Monday, August 8, 2016

BLESSED

We don't hear the word blessed much in these days although it is probably not in danger of dropping out of the English language. We need a word for what God alone can do in our lives. There is a sense in which every person and every creature on earth is blessed by God. He gives us food and drink and every breath of air we breathe. But we find the fullest expression of blessing laid out by Jesus in His declaration of blessedness in Luke 6 and Matthew 5. In Luke the blessings are set against woes.
These blessed statements clearly represent the values given by Jesus to be sought by His followers. They, however, are counterintuitive. They go against our innate tendencies and the world's definition value and success. Jesus begins in Luke 6:18 with "Blessed are the poor." Who thinks poverty is good? He concludes the Matthew 5 passage by saying, "You are blessed when people insult you and persecute you and say all kinds of evil against you on account of me."
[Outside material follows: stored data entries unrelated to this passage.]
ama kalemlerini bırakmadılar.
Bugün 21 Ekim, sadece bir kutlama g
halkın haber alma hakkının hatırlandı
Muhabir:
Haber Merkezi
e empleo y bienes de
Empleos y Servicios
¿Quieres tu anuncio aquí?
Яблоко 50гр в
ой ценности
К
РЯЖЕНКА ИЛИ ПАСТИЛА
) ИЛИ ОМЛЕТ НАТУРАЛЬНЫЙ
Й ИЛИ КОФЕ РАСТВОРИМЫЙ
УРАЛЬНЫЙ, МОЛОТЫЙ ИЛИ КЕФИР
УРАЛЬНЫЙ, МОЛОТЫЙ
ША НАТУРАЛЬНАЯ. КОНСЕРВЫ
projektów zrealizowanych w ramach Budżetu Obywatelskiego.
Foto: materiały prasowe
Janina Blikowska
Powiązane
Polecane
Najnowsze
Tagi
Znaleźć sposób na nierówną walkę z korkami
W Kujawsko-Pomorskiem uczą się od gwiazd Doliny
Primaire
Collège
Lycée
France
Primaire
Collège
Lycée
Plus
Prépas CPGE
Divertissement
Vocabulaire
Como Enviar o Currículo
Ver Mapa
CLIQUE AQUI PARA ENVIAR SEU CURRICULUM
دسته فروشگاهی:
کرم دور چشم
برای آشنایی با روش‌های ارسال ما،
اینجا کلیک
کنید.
There are at least three crucial perspectives of these beatitudes given us by Jesus. First, we are blessed in spite of these things. You may be poor in the world's goods, but you have become a child of the King! James 2:5 says God has chosen those who are poor in the eyes of the world to be rich in faith and heirs of the kingdom promised to those who love God.
But we are also blessed by these difficult things. God uses difficult and painful things to develop the character of His children. So James chapter 1 tells us to count it all Joy when we fall into all kinds of trials. These blessings are not merely external like the things the world values. There is a couplet in my book of poems from The Gospel of John[1] that reads.
"Then you will come to know and understand
All that you longed for, but you couldn’t be."
God uses difficulties not simply to give us things, but to make us into joyful people. He makes us meek rather than people who manipulate to get what we want. We become merciful rather than pointing out how life is not fair to us. And all the worldly desires are removed so by our pure hearts we come to see the face of God.
Finally, we are blessed eternally by these values. The beatitudes must be seen in God's perspective of time. All the good things of this world will end in loss and sorrow and grief. But the good brought about in our lives by the Spirit of God is eternal.